Its Friday 13th - suffice to say I am not pushing my luck and haven't booked any flying lessons this weekend! Going to be one heck of a September though - 6 lessons in 3 days!

All the best.

Chris

UK Crazy Networking Individual!

Hi Chris,

Thanks once again.

I plug my laptop into a VLAN on port 1 on the 6248 and I cannot ping the default gateways of VLAN 10 or VLAN 20. 192.168.10.1 192.168.20.1.

I can however get to the management port on the switch and ping it. 192.168.1.1

I have changed the port PVID to 10 on the 2848 which was port 2 as the T.

Cannot ping back up the switch.

When I check the config of the 6248 switch it appears that the ports are set as access mode and routing does look as thought it is enabled on the VLANs.

Seems as well the ports cannot be set as Trunk ports in general mode either. ( I will give this a try by removing the trunk and setting the port to general if you think this will help?)

Sorry I do not want to move the settings to far off what you have suggested.

Here is what the L3 config looks like at the moment.

 I just cannot for the life of me figure this out. If the issue is the switches I am going to completely freak out.

Cool, What sort of plane are you learning to fly in? Do they use Cessnas for the lessons?
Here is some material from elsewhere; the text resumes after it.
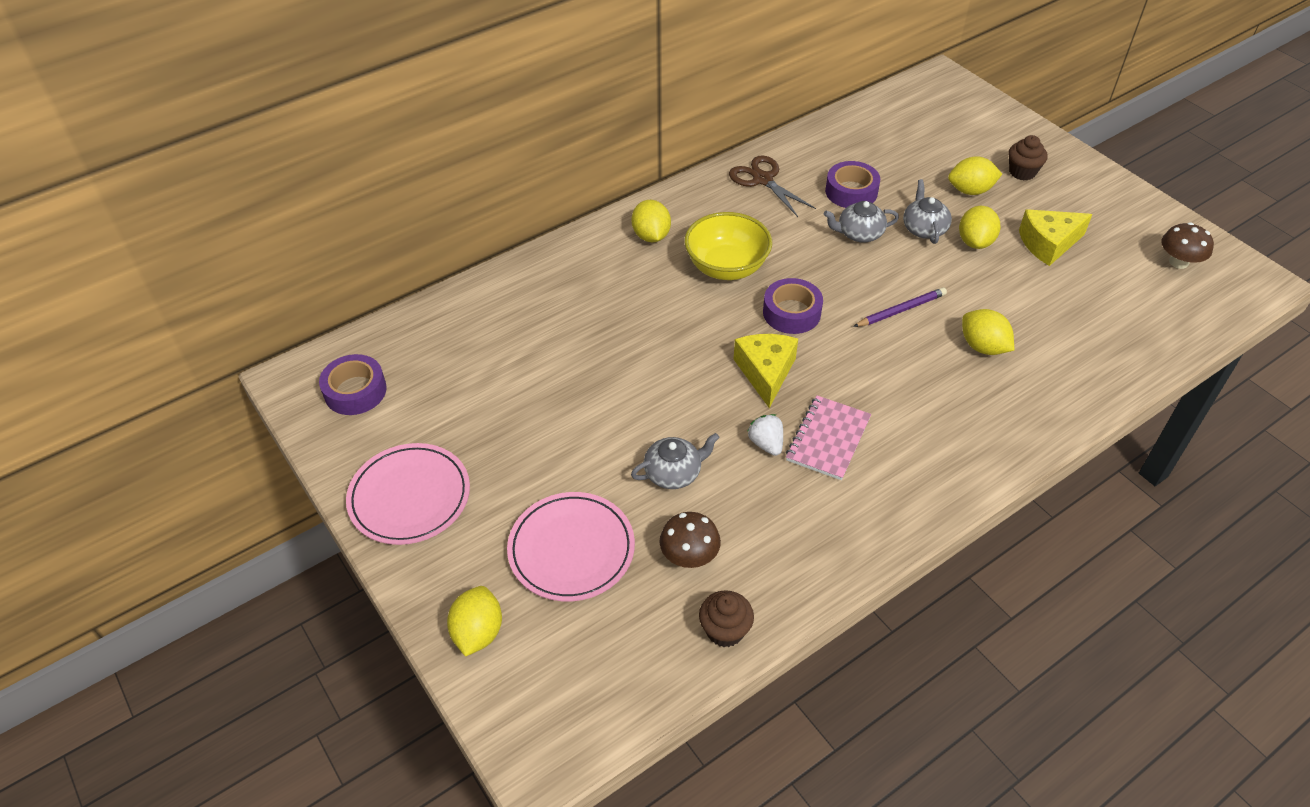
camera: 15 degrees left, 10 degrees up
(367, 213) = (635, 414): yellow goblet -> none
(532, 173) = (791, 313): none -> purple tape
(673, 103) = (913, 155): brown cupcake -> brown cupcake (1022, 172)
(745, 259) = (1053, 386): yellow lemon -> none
That sounds like an awesome hobby to get into. 

Regards,
Randy

!Current Configuration:

!System Description "Powerconnect 6248, 3.2.0.7, VxWorks 6.5"

!System Software Version 3.2.0.7

!Cut-through mode is configured as disabled

!

configure

vlan database

vlan 10,20,30

vlan routing 10 1

vlan routing 20 2

exit

stack

member 1 2

exit

ip address 192.168.1.1 255.255.255.0

interface vlan 10

name "VLAN10"

routing

ip address 192.168.10.1 255.255.255.0

ip local-proxy-arp

exit

interface vlan 20

name "VLAN20"

routing

ip address 192.168.20.1 255.255.255.0

ip local-proxy-arp

exit

interface vlan 30

name "VLAN30"

exit

username "administrator" password 5f4dcc3b5aa765d61d8327deb882cf99 level 15 encrypted

!

interface ethernet 1/g3

switchport mode trunk

switchport trunk allowed vlan add 10,20

exit

!

interface ethernet 1/g4

switchport access vlan 10

exit

!

interface ethernet 1/g5

switchport access vlan 10

exit

!

interface ethernet 1/g6

switchport access vlan 10

exit

!

interface ethernet 1/g7

switchport access vlan 20

exit

!

interface ethernet 1/g8

switchport access vlan 20

exit

!

interface ethernet 1/g9

switchport access vlan 20

exit

exit

Randy,

Could you tell me if your initial configuration worked without RIP activated and the other VLAN routing features enabled and just with Spanning-Tree Protocol Disable in the 2848 switch?

Do you have the config files for both switches? I have a very similar scenario, I have a 6224 and 3348 switches in different floors, and using VLAN 1 along with others VLANS.

Thank you.

Adrian.

@randymarsh Randy, i have created this account in dell community only to thank your solution. I've been struggling with this problem for months. Thank you very much.